■ SUPPLIED DATA:
....
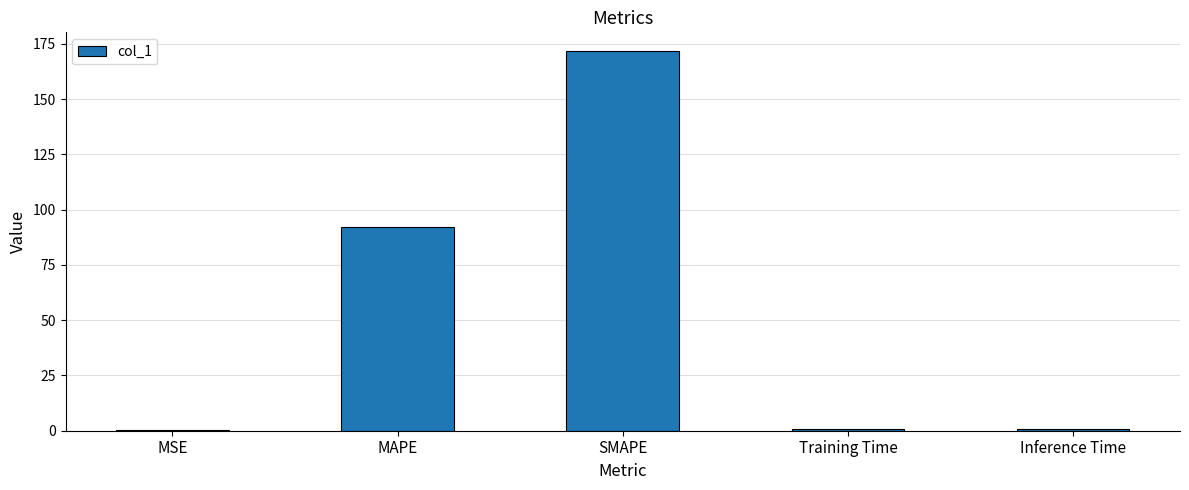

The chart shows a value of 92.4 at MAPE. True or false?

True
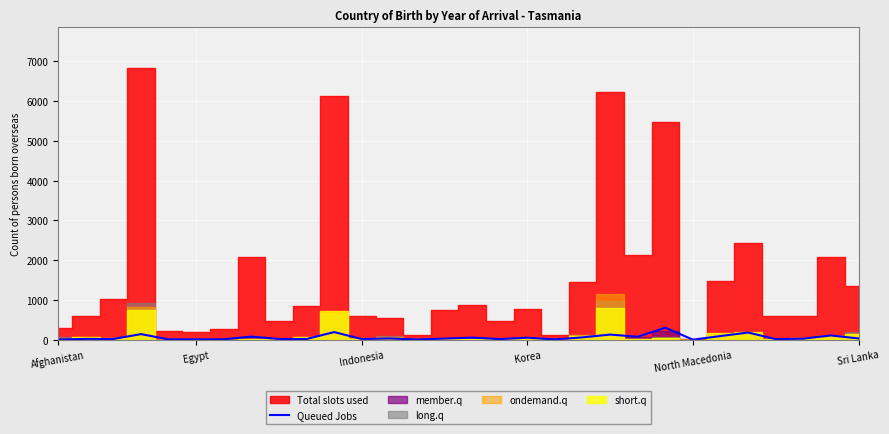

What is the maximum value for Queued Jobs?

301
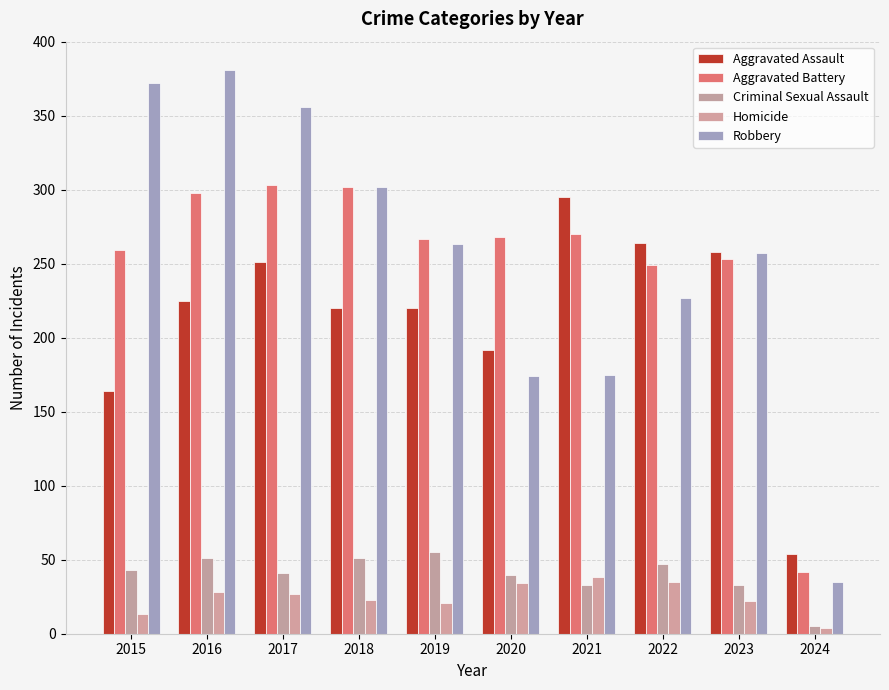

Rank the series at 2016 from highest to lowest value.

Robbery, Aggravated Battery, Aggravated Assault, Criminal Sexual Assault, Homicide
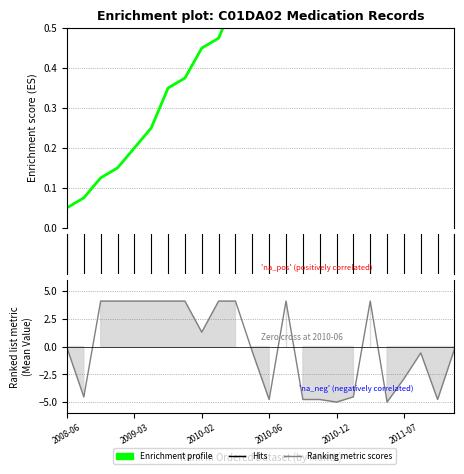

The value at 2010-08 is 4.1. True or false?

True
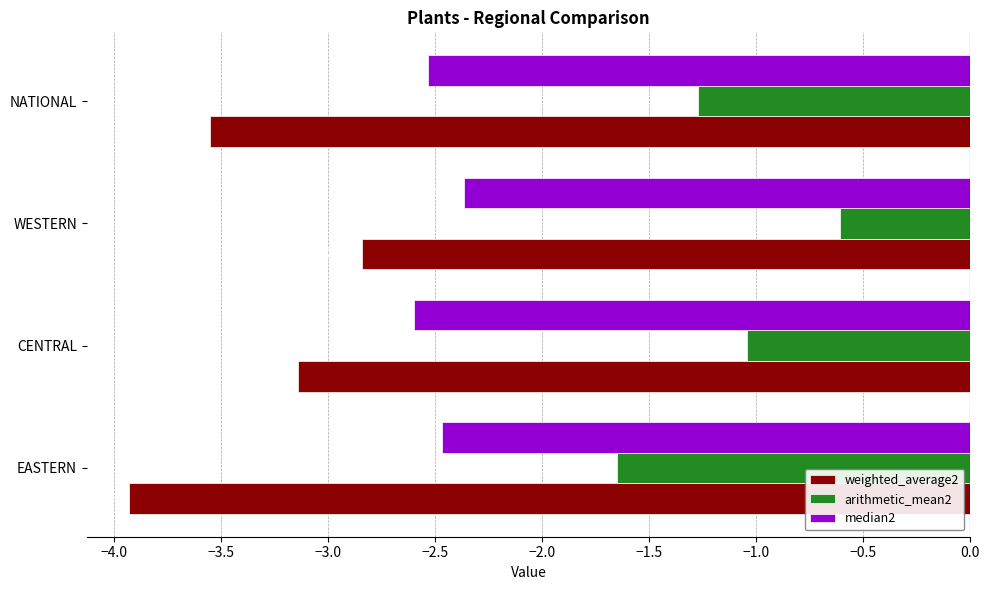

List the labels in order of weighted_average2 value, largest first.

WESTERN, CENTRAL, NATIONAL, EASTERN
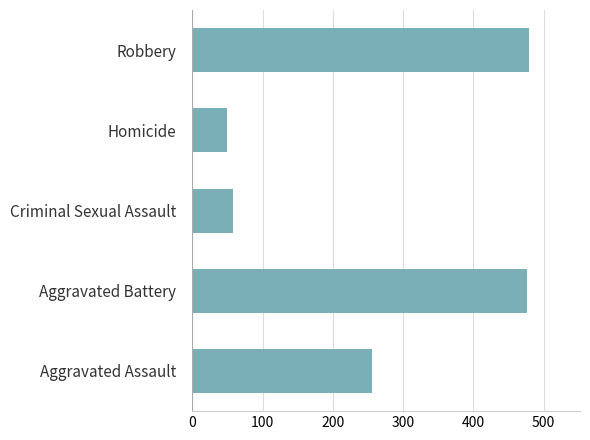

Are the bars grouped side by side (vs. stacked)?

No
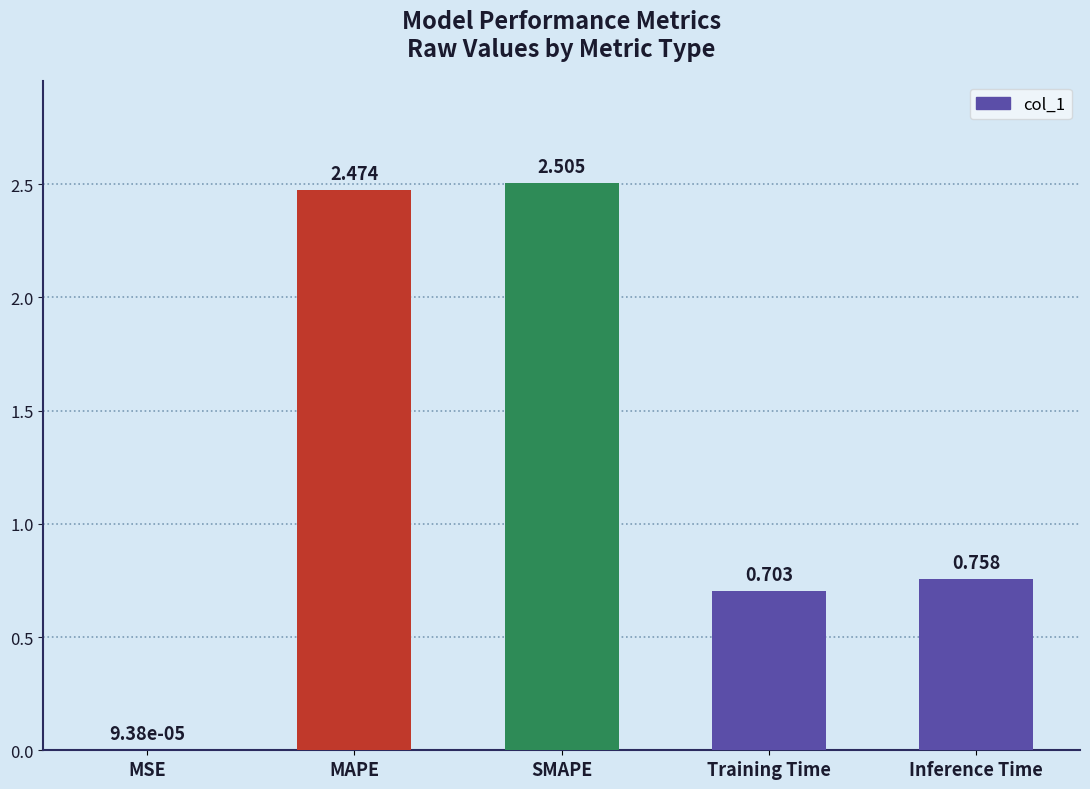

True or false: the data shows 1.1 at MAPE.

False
....
■ ACTION ITEM:
Rewrite the records, starting at the line that contains "Robbery, Aggravated Battery, Aggravated" and ending at the end of the records, with "MAPE" replaced by "RMSE" and everything else left unchanged. Omit the pictures from your answer.

■ RESPONSE AREA:
Robbery, Aggravated Battery, Aggravated Assault, Criminal Sexual Assault, Homicide

The value at 2010-08 is 4.1. True or false?

True

List the labels in order of weighted_average2 value, largest first.

WESTERN, CENTRAL, NATIONAL, EASTERN

Are the bars grouped side by side (vs. stacked)?

No

True or false: the data shows 1.1 at RMSE.

False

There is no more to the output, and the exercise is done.